Once the degree is captured in our dataframe we can visualize the distribution.

In [None]:
# plot histogram
fig = px.histogram(df, x = 'Degree', color='Type', title='Degree Values by Type')
fig.show()

### Second look at Network
Now that we explored the degree concept we include this in our social network graph.  

#### Node Size
The degree is the number of relationships of the particular node
We need to transform the degree into a dictionary
In order to appreciate the size of each node we need to use a list comprehension to multiply the value in the dict

#### Edge Weight
The edges represent the amount of money contributed to each company - therefore we need to divide by an estimate number to obtain the weight in edges

In [None]:
# view network graph that degree and value of node
plt.figure(figsize=(50,40))
nx.draw(g, with_labels=True,
        node_color=colors,
        node_size = [v * 500 for v in dict(g.degree()).values()],
                     width= [v[2]['Value'] /50_000_000_000 for v in edgelist])

### Eigen Values

Eigenvector Centrality is a recursive version of Degree Centrality.

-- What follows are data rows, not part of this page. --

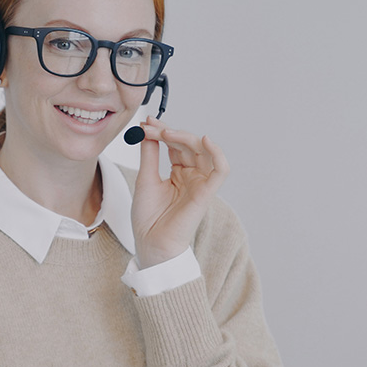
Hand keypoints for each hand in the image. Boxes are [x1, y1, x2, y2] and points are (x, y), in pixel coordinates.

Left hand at [131, 116, 229, 268]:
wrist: (150, 243)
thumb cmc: (148, 218)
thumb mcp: (145, 179)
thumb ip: (149, 154)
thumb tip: (147, 131)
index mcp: (178, 173)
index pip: (176, 145)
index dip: (163, 131)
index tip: (146, 123)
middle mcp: (191, 176)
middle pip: (188, 145)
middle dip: (169, 132)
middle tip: (151, 127)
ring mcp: (200, 183)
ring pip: (203, 151)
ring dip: (186, 137)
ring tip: (166, 133)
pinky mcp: (206, 193)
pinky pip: (221, 170)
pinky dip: (217, 153)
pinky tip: (205, 140)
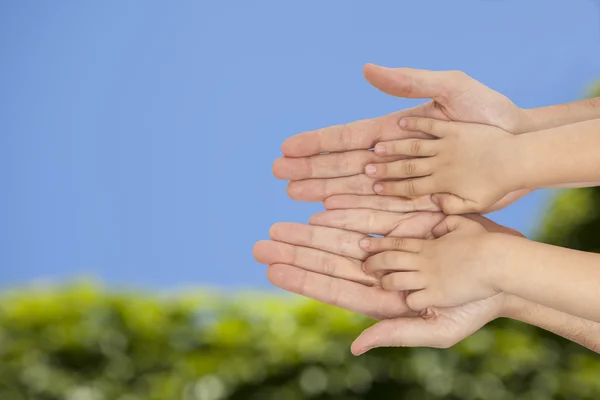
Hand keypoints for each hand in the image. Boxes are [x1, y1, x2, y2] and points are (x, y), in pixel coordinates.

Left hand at [254, 207, 518, 352]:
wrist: (505, 271)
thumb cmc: (476, 307)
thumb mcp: (438, 328)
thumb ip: (395, 333)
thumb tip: (355, 346)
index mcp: (383, 298)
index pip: (333, 288)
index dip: (302, 278)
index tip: (272, 269)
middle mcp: (380, 270)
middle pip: (329, 260)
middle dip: (295, 252)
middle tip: (261, 246)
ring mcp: (390, 245)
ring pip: (341, 236)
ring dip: (310, 230)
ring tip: (279, 226)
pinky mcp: (404, 222)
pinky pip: (370, 214)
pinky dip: (346, 209)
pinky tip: (321, 206)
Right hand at [273, 64, 532, 209]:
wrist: (520, 144)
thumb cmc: (488, 113)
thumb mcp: (450, 89)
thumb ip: (408, 82)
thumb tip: (365, 69)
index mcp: (395, 130)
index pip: (347, 138)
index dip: (316, 144)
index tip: (286, 148)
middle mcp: (393, 157)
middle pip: (343, 165)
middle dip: (310, 169)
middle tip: (278, 176)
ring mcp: (403, 181)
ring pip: (355, 189)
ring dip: (323, 191)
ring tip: (295, 196)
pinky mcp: (419, 201)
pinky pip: (381, 209)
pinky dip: (354, 212)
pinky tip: (330, 214)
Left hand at [361, 216, 506, 310]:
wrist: (501, 262)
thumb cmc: (487, 244)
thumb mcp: (465, 225)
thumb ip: (446, 226)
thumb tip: (435, 228)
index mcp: (429, 246)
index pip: (396, 243)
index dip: (378, 244)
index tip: (363, 242)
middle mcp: (424, 262)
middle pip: (389, 260)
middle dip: (373, 263)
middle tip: (364, 264)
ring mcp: (429, 278)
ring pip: (394, 281)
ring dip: (387, 282)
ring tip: (383, 282)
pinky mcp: (437, 295)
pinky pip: (413, 300)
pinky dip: (409, 301)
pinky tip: (411, 299)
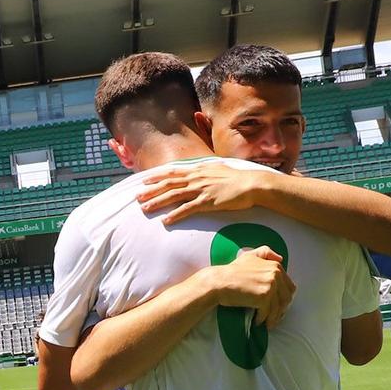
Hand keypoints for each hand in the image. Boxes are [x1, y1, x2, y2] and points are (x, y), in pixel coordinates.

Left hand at [136, 160, 269, 224]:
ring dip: (158, 202)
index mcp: (199, 170)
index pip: (173, 172)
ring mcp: (202, 189)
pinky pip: (188, 209)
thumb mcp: (220, 169)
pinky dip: (175, 214)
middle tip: (137, 197)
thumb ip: (207, 170)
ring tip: (145, 209)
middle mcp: (197, 178)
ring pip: (174, 196)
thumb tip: (201, 169)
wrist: (253, 184)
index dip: (157, 176)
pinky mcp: (208, 202)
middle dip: (151, 191)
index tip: (144, 180)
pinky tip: (166, 220)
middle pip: (169, 184)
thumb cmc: (239, 178)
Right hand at [210, 246, 294, 327]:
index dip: (284, 299)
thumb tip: (280, 258)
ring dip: (273, 318)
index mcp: (275, 266)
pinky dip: (263, 319)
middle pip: (286, 298)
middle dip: (281, 310)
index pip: (289, 287)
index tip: (278, 306)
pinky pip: (268, 312)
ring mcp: (271, 285)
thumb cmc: (231, 271)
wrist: (219, 282)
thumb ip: (266, 253)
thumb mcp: (250, 255)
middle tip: (273, 317)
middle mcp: (276, 274)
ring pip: (278, 307)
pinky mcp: (264, 297)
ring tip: (267, 323)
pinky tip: (257, 321)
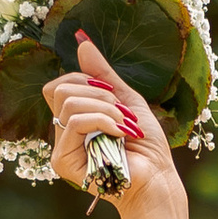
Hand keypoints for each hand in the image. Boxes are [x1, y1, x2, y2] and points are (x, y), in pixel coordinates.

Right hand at [42, 31, 180, 215]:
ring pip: (68, 103)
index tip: (113, 95)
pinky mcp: (63, 161)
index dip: (84, 80)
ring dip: (105, 108)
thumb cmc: (146, 145)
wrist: (158, 177)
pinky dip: (103, 121)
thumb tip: (81, 41)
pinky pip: (74, 122)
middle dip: (98, 93)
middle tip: (122, 113)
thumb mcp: (127, 100)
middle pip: (59, 89)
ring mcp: (61, 148)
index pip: (59, 86)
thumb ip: (103, 74)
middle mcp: (63, 133)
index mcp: (74, 119)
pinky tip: (120, 135)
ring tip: (124, 127)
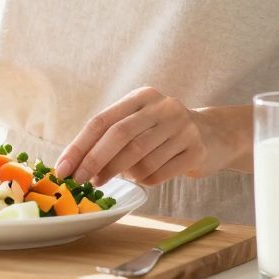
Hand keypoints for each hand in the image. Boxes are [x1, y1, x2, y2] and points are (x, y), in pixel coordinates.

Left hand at [54, 87, 218, 186]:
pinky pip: (159, 172)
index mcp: (142, 96)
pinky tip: (142, 177)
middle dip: (95, 161)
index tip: (63, 168)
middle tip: (80, 182)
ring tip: (110, 178)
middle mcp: (163, 107)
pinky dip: (144, 180)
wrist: (215, 134)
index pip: (103, 120)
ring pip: (140, 158)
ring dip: (120, 173)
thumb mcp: (140, 121)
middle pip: (120, 136)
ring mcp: (183, 127)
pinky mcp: (197, 149)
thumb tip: (76, 165)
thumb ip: (112, 136)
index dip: (80, 146)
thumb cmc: (164, 131)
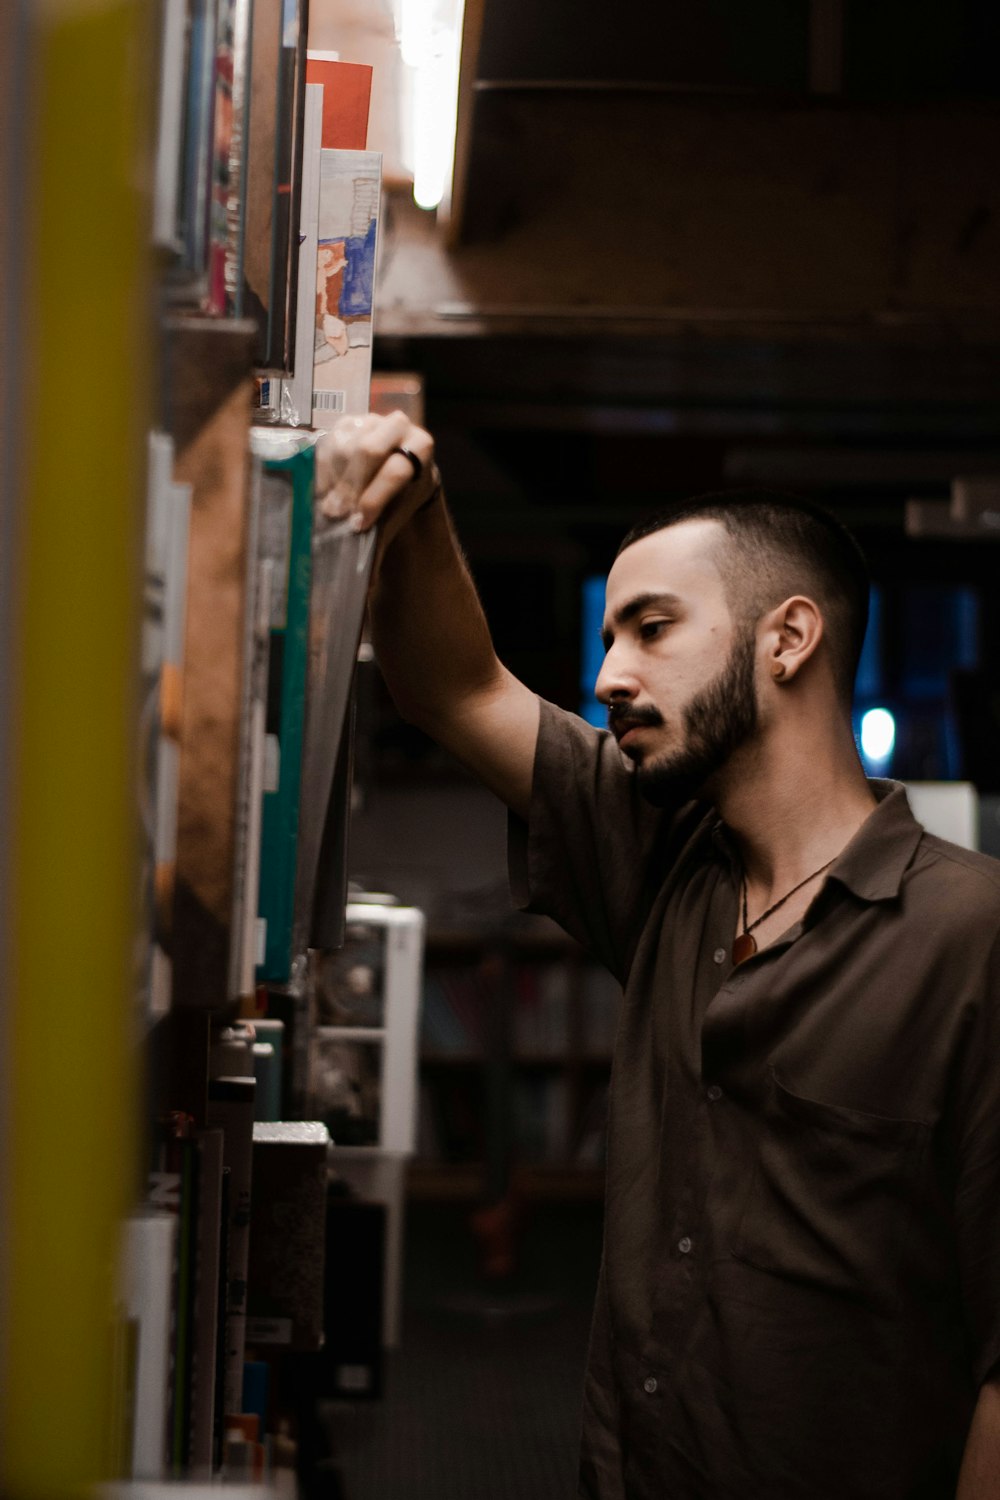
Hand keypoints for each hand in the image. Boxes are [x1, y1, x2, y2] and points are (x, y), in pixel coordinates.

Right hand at [314, 410, 438, 538]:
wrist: (399, 469)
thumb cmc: (401, 495)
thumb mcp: (401, 510)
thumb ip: (384, 528)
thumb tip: (364, 575)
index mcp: (421, 446)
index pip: (396, 470)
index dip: (375, 499)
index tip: (358, 524)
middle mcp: (398, 426)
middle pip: (368, 451)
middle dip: (350, 487)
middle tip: (336, 515)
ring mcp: (370, 421)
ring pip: (345, 447)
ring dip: (333, 481)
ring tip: (330, 508)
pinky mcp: (346, 423)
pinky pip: (327, 445)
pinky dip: (322, 472)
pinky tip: (323, 492)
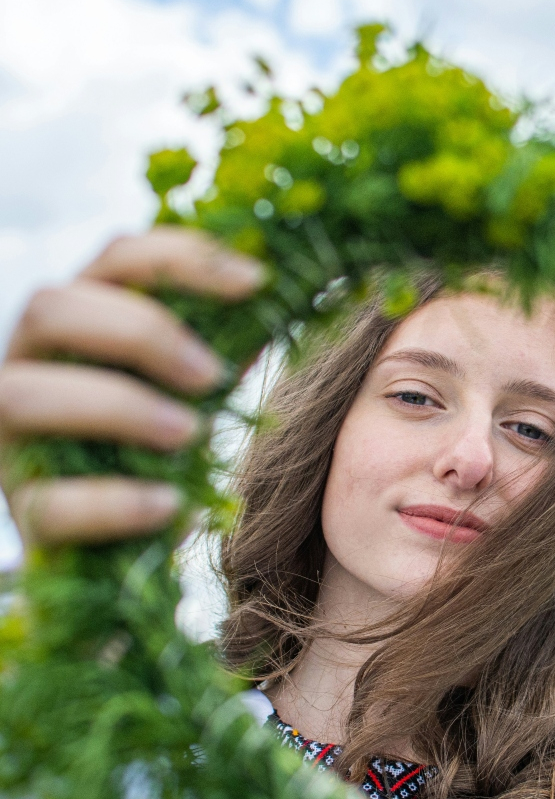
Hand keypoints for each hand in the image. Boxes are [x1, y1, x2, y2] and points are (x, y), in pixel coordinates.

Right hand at [0, 228, 263, 544]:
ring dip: (120, 407)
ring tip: (193, 435)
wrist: (123, 540)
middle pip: (51, 308)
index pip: (114, 259)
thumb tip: (284, 298)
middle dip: (141, 333)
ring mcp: (13, 438)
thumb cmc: (162, 446)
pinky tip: (174, 506)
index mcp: (80, 324)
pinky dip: (117, 501)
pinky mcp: (26, 509)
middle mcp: (30, 366)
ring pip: (24, 395)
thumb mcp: (194, 389)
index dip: (182, 257)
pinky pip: (52, 501)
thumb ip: (224, 344)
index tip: (258, 282)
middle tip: (213, 377)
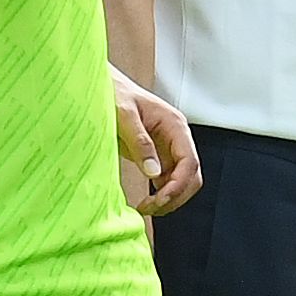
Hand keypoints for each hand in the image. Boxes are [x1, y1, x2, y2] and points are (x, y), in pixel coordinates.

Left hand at [113, 68, 200, 215]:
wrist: (103, 87)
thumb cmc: (114, 93)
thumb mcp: (124, 115)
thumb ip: (139, 142)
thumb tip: (153, 172)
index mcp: (175, 125)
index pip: (189, 162)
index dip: (178, 185)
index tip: (160, 200)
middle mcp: (177, 138)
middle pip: (191, 176)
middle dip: (176, 196)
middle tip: (152, 208)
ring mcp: (168, 149)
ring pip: (181, 181)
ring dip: (169, 198)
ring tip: (147, 208)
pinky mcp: (157, 156)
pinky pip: (167, 181)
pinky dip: (161, 194)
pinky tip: (146, 201)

Recompute the scores of each node as a weighted sum of centralities of all nodes in a nodes neighborhood.  Measures influence, how well connected, and 

After computing the eigenvector values we view the 

In [None]:
# creating df for eigen values
eigen = dict(nx.eigenvector_centrality(g))
eigen_df = pd.DataFrame.from_dict(eigen, orient='index', columns=['Eigen'])

# joining to df
df = df.join(eigen_df)

# describing Eigen values
df['Eigen'].describe()

Again, we view the values by type of node.  Unlike the degree

In [None]:
# plot histogram
fig = px.histogram(df, x='Eigen', color='Type', title = 'Eigen Values by Type')
fig.show()

Now taking a look at degree and eigenvector value of all nodes.

In [None]:
# looking at the df 
df.sort_values('Eigen', ascending=False).head(10)

### T-Test

T-test is used to determine the signficant difference of means in two groups, holder and stock nodes.  

In [None]:
# separate df by holder and stock
holder = df[df['Type']=='holder']
stock = df[df['Type']=='stock']

# perform T-test on Eigen values of each holder and stock
stats.ttest_ind(stock['Eigen'], holder['Eigen'])

In [None]:
# perform T-test on Eigen values of each holder and stock
stats.ttest_ind(stock['Degree'], holder['Degree'])

## Conclusion

By looking at the the results of the T-test using the degree and eigenvector values, we see that there is a significant difference in the means across the types of nodes, institutional holder and stock.  

In our case, institutional holders have a higher importance across the population in the social network than the stock.  

Vanguard Group, Inc, Blackrock Inc., State Street Corporation, Geode Capital Management, LLC are the most connected with the highest degree and eigenvector values.

Moreover, we could use the social network graph to design a rec sys to predict  instiutional holders investments in the same or different companies.